Fortunately, the outcome is unaffected, and it's the most interesting part of SOUND. It seems that Orange's theory transforms reality (if only all theories were this easily actualised!) and the IF's words rearrange and repeat on the screen to create the effect. The links wander, as well, but this is no "find the correct link to click" moment – this is indeed, the end of SOUND. And for me, it falls in the right spot that is specific enough to the story, and also abstract and poetic enough to be satisfying without over or under-doing anything.
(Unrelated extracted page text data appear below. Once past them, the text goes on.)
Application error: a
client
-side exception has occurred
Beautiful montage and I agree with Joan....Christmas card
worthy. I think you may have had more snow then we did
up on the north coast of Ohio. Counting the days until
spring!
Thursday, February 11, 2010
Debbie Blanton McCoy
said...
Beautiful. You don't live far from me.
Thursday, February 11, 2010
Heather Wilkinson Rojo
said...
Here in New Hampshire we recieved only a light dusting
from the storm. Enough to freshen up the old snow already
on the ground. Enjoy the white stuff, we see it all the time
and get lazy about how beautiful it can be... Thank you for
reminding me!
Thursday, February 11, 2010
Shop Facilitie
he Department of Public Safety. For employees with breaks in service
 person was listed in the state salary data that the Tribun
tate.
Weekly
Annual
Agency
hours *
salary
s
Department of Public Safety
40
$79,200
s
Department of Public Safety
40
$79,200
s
It did prompt me to think on it in a manner outsized to the conversation's face content, and the coda text suggests a beginning for the new communication ("You embark to find that voice") and, cleverly/eerily, is exactly what the game's blurb promised, because that is SOUND's blurb.
This IF is so short I replayed a couple of times to see the other elements and to experiment with the end screen. The repeat plays also improved my overall understanding of the conversation. It's not like it's complicated, but in general I find it hard to keep track of who's speaking during long direct speech outings. SOUND is brief and the payoff is good. A multiplication of effect at the end of something (and definitely not its opposite) is always a fine way to go out.